ANALIGN

NAME

analign - automatic alignment of phonetic transcription to speech signal

SYNOPSIS

analign (-i item) (-f|-p) (-l pauselabel) (-A|-J) file

DESCRIPTION

analign perfoms phonetic alignment of transcription to a speech signal. It takes as input an annotation item and a speech item and generates an aligned annotation item. It has two modes of operation. In its "fixed label" mode, the boundaries of the input annotations are not changed, and alignment only takes place within each labelled region. In this case the labels are expected to consist of a sequence of transcription symbols. In its "fixed pause" mode, labels identified as pauses are not moved by the alignment, so that alignment only takes places from one pause to the next. In this case the labels are expected to consist of individual segments. You can use the first mode to get a rough alignment, and the second mode to refine it. analign is implemented as a wrapper function for an hidden markov model alignment performed by a version of the HVite tool that is part of the Cambridge HTK toolkit. The HMMs used are stored in $(SFSBASE)/data/analign.hmm, and the HTK configuration file in $(SFSBASE)/data/analign.cfg. These can be changed if required.

By default, input transcription is expected to be in SAMPA format. Symbols should be separated by spaces. Stress markers are stripped out. Options allow input of ARPABET and JSRU symbols - translations take place both before and after alignment.

Options:

-I Identify the program name and version.

-i item Select input item number.

-f Set fixed label mode. Alignment is only performed within the boundaries of the input labels.

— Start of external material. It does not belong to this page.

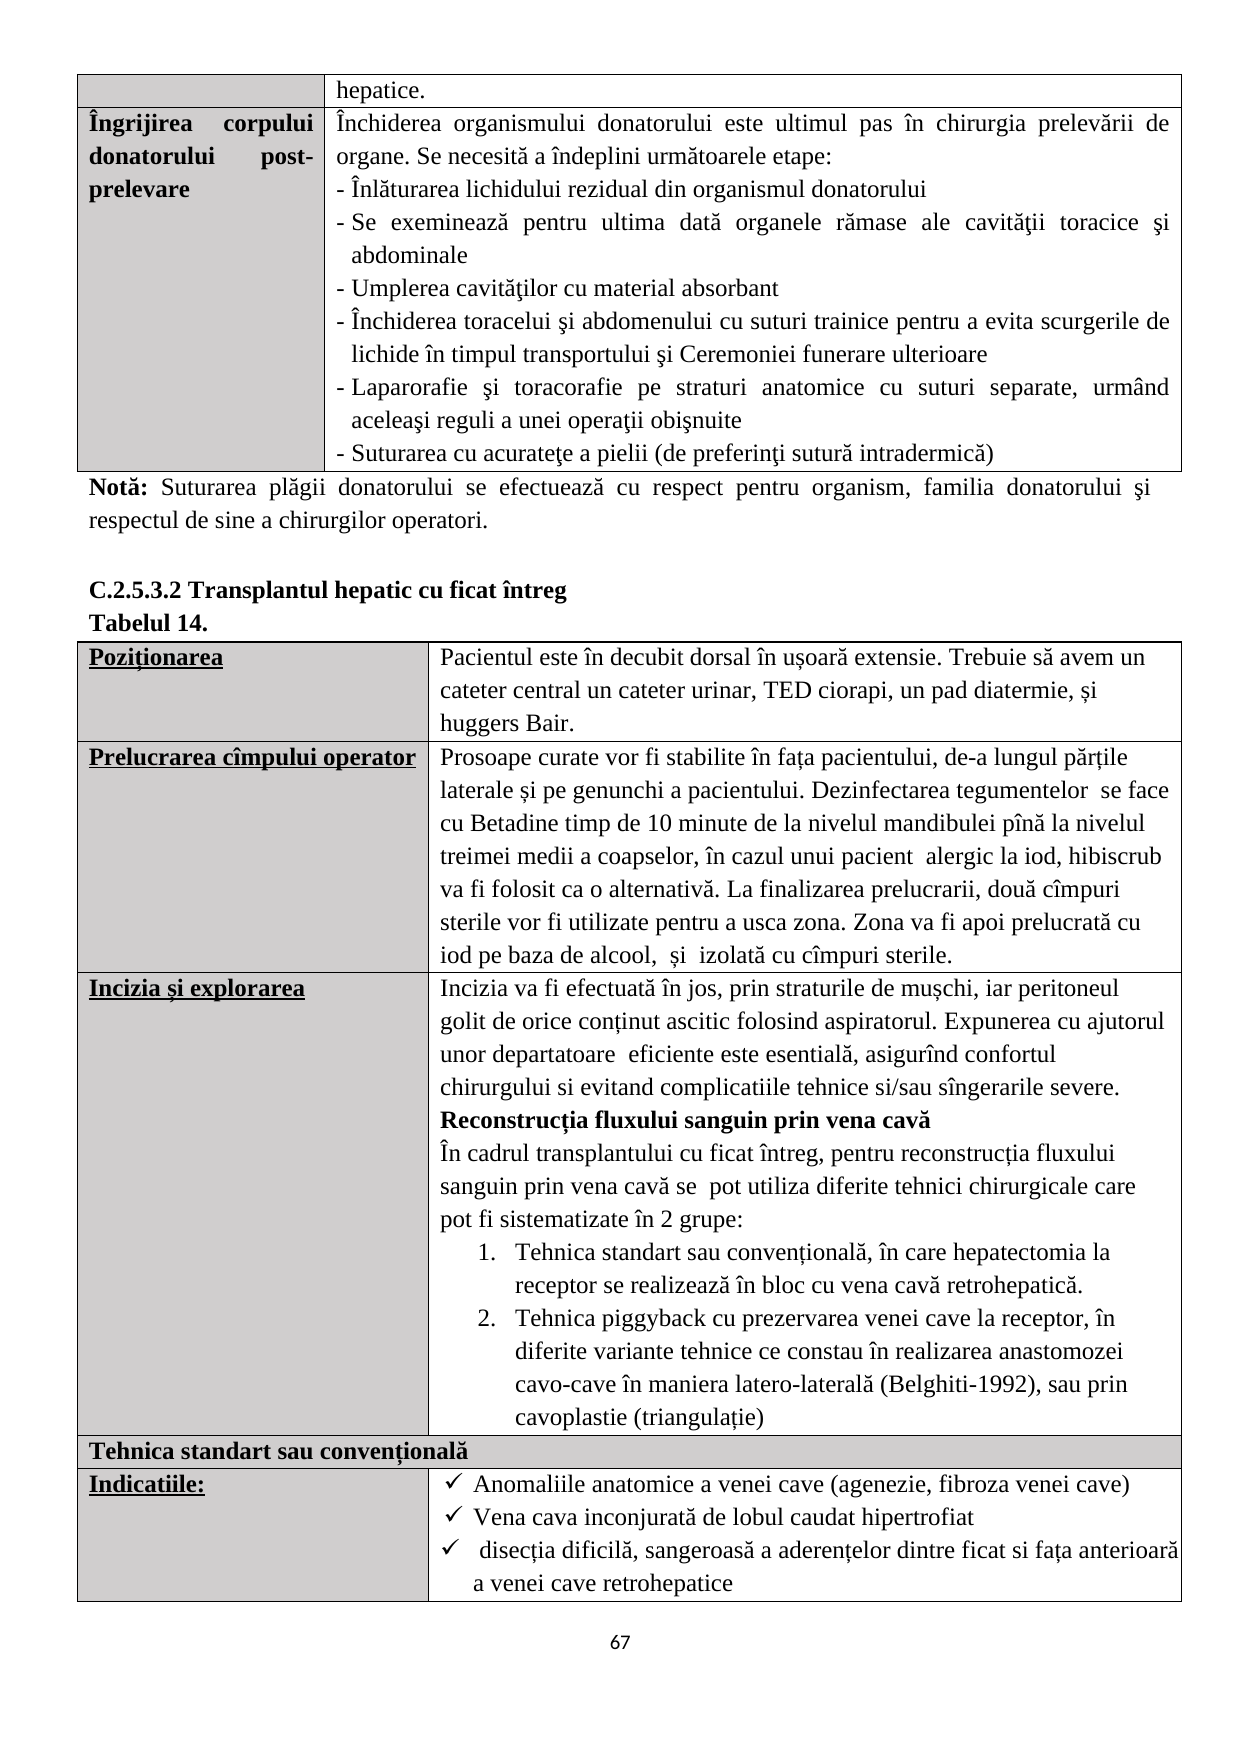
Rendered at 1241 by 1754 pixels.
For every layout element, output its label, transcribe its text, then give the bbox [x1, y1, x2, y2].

-p Set fixed pause mode. Alignment is only performed within the boundaries of labels identified as pauses.

-l label Specify the label used to identify pauses in fxied pause mode. Default is the SAMPA pause symbol "...".

-A Input symbols are in ARPABET format, as used in the BEEP dictionary.

-J Input symbols are in JSRU format.

FILES

analign.hmm HMM definitions in HTK format

analign.cfg HMM configuration in HTK format

analign.lst List of HMM models

analign.dct Translation from SAMPA to phone names used on HMMs

VERSION/AUTHOR

1.0 - Mark Huckvale
Wed Jul 17 22:31:35 2013